Published: 20 March 2012

Abstract

Background

Field pea (Pisum sativum L.) and faba bean (Vicia faba L.) are cool-season grain legume species that provide rich sources of food for humans and fodder for livestock. To date, both species have been relative 'genomic orphans' due to limited availability of genetic and genomic information. A significant enrichment of genomic resources is consequently required in order to understand the genetic architecture of important agronomic traits, and to support germplasm enhancement, genetic diversity, population structure and demographic studies.

Results

cDNA samples obtained from various tissue types of specific field pea and faba bean genotypes were sequenced using 454 Roche GS FLX Titanium technology. A total of 720,324 and 304,680 reads for field pea and faba bean, respectively, were de novo assembled to generate sets of 70,682 and 60,440 unigenes. Consensus sequences were compared against the genome of the model legume species Medicago truncatula Gaertn., as well as that of the more distantly related, but better-characterised genome of Arabidopsis thaliana L.. In comparison to M. truncatula coding sequences, 11,737 and 10,179 unique hits were obtained from field pea and faba bean. Totals of 22,057 field pea and 18,052 faba bean unigenes were subsequently annotated from GenBank. Comparison to the genome of soybean (Glycine max L.) resulted in 19,451 unique hits for field pea and 16,497 unique hits for faba bean, corresponding to c. 35% and 30% of the known gene space, respectively. Simple sequence repeat (SSR)-containing expressed sequence tags (ESTs) were identified from consensus sequences, and totals of 2,397 and 802 primer pairs were designed for field pea and faba bean. Subsets of 96 EST-SSR markers were screened for validation across modest panels of field pea and faba bean cultivars, as well as related non-domesticated species. For field pea, 86 primer pairs successfully obtained amplification products from one or more template genotypes, of which 59% revealed polymorphism between 6 genotypes.

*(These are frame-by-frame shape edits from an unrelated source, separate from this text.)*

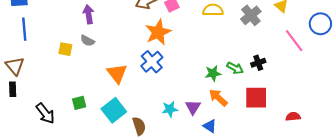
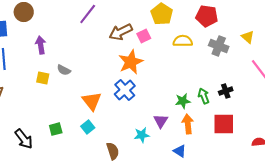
purple arrow: (89, 14) -> (41, 45), moved
gray cross: (251, 15) -> (219, 46), turned -30
green arrow: (235, 68) -> (204, 96), turned -140
orange arrow: (218, 98) -> (188, 124), turned 42
purple triangle: (193, 107) -> (161, 121), moved
cyan square: (114, 110) -> (88, 127), moved, size x0.6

In the case of faba bean, 81 primer pairs displayed successful amplification, of which 48% detected polymorphism.

Conclusions

The generation of EST datasets for field pea and faba bean has permitted effective unigene identification and functional sequence annotation. EST-SSR loci were detected at incidences of 14-17%, permitting design of comprehensive sets of primer pairs. The subsets from these primer pairs proved highly useful for polymorphism detection within Pisum and Vicia germplasm.